Emil Simon had been a traveling salesman for a Chicago piano dealer since 1871, traveling the frontier west offering his wares wherever the railroads and covered wagons took newcomers.

In 1898, Simon and his wife, Gertrude, settled in Spokane, and he opened his Simon Piano Company, renting a space that eventually stood in the way of Louis Davenport’s new hotel. So in 1910, Simon bought the Cascade Building at 911-915 W.est Riverside and the ground floor became the piano showroom. The Simons also remodeled the upstairs into apartments and lived there.
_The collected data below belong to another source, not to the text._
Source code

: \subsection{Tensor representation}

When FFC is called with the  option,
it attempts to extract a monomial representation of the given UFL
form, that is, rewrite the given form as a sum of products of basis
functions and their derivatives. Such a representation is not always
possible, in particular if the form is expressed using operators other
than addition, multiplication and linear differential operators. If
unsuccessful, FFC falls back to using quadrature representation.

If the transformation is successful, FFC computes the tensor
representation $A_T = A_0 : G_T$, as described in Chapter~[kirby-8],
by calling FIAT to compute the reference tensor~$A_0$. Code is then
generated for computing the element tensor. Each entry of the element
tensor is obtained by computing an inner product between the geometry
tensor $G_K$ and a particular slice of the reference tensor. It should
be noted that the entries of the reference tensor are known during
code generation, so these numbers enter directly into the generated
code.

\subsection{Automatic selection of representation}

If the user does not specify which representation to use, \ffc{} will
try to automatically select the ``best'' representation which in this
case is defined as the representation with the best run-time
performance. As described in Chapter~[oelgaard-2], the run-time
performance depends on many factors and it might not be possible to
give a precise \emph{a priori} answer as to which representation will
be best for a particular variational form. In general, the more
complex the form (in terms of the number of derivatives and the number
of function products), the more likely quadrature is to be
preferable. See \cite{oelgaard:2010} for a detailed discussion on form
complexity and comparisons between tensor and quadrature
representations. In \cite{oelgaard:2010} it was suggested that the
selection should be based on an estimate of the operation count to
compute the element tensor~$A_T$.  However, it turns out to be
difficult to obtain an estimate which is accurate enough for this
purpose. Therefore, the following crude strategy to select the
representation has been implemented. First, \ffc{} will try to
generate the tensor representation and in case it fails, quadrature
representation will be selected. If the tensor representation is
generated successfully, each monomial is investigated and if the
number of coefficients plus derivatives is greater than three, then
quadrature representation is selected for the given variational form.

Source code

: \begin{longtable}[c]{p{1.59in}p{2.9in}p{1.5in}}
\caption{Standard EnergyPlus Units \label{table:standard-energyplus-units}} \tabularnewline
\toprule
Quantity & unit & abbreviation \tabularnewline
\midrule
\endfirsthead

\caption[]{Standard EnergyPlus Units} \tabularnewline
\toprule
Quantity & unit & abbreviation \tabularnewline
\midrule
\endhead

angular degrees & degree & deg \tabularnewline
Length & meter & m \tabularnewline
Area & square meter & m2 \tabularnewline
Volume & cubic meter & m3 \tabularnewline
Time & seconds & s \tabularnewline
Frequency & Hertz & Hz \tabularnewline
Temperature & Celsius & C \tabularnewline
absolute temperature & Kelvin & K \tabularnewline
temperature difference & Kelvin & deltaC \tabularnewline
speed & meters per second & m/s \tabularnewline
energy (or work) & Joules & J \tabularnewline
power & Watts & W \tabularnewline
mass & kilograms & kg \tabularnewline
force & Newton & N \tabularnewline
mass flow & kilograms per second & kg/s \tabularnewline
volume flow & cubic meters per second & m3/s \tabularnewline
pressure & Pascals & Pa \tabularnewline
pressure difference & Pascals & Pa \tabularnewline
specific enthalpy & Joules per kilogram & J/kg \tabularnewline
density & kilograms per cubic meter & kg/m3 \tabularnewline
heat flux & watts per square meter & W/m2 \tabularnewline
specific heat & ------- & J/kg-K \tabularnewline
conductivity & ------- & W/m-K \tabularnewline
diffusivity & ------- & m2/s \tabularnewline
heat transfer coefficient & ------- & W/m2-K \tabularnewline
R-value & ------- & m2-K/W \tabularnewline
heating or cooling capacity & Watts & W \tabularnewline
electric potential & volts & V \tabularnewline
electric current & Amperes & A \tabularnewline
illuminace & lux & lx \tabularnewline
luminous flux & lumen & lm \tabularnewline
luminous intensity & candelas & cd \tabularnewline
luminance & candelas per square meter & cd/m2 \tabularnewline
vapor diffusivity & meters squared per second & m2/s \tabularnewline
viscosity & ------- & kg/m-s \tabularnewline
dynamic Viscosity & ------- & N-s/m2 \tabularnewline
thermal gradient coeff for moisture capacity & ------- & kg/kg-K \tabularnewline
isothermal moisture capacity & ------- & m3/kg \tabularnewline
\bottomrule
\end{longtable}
It became known as the Simon Building.

Simon Piano Co. sold pianos by Chickering and Mason and Hamlin, as well as organs, phonographs, records, sheet music and sewing machines.

After 20 years on Riverside, and 50 years in the piano business, Simon retired in 1930, handing the business off to Joe Young, one of his employees. The business sold to Roy Goodman in 1934, and he sold musical instruments of all kinds. In the late 1930s, the building was modernized with a plain stucco front and and a split entrance creating offices for lawyers, real estate offices and other tenants.

Simon died in 1935 at 70 years of age.

Ruth Sampson Sheet Music was also in the building from 1931 until 1942, when Sampson moved out so Western Auto Supply Company could move in. Western Auto started as a mail-order auto parts store in Kansas City in 1909 and would grow to thousands of stores with products ranging from hardware, sporting goods, appliances and other categories before going defunct in 2003.

The Western Auto store on Riverside closed in the early 1950s. Some of the businesses that followed were Stark’s Vacuum Cleaner, Clark’s Old Bookstore, and a military recruiting office.

The Simon Building was demolished in the early 1980s to make way for the Spokesman-Review building.